In new District 36, former one-term representative Steve Stockman, raising virtually no money for his run-off, nonetheless scored a win over financial advisor Steve Takach. With little in the way of general election competition, Mr. Stockman will win the general election and have a seat that he can hold, unlike the one he won back in 1994 where he lasted only one term.
In two run-offs that will yield competitive general elections, state Rep. Randy Weber easily defeated Pearland City Councilwoman Felicia Harris and now will face former Rep. Nick Lampson (D) in a seat that should favor the new Republican nominee. In the San Antonio to El Paso seat (District 23), Democratic state Rep. Pete Gallego successfully dispelled former US Rep. Ciro Rodriguez and will now face freshman GOP Rep. Quico Canseco. The 23rd is the only marginal seat in the Lone Star State.
No real surprises came from the Georgia primary. All congressional incumbents of both parties were easily renominated in their respective elections.
In the new 9th District, the seat awarded Georgia in reapportionment, a Republican run-off will occur in what will be a safe GOP seat. State Rep. Doug Collins and radio talk show host Martha Zoller came within a point of each other, meaning the Aug. 28 run-off election will be a knock-down, drag-out brawl.

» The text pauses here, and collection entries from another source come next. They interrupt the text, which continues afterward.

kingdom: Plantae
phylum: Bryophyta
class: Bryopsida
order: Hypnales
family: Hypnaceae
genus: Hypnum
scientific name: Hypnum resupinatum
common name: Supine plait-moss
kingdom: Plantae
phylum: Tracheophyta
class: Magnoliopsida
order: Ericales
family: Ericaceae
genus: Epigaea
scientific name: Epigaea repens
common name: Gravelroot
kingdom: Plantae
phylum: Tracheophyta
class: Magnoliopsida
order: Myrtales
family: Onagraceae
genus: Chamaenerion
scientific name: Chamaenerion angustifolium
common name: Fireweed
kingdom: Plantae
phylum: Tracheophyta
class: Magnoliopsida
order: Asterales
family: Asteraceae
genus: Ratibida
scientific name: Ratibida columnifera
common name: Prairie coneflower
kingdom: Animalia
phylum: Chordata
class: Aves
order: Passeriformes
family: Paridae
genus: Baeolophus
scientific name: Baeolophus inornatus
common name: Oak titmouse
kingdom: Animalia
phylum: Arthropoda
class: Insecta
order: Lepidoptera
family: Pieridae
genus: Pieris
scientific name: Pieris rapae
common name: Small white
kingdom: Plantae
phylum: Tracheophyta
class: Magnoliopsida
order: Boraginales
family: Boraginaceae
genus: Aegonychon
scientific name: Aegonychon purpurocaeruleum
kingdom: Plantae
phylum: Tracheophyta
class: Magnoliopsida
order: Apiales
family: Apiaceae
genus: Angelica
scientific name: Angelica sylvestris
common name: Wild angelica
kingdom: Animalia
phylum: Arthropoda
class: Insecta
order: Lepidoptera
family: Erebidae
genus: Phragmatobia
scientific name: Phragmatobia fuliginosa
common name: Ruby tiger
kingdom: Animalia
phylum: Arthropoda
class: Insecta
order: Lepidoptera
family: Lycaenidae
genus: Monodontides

Another run-off will be held in District 12 for the right to challenge Rep. John Barrow (D) in an Augusta-based district where almost half of the territory is new to the incumbent. State Rep. Lee Anderson and businessman Rick Allen are the secondary election participants. Allen just nipped retired Navy officer Wright McLeod by under 600 votes to secure the second and final run-off position.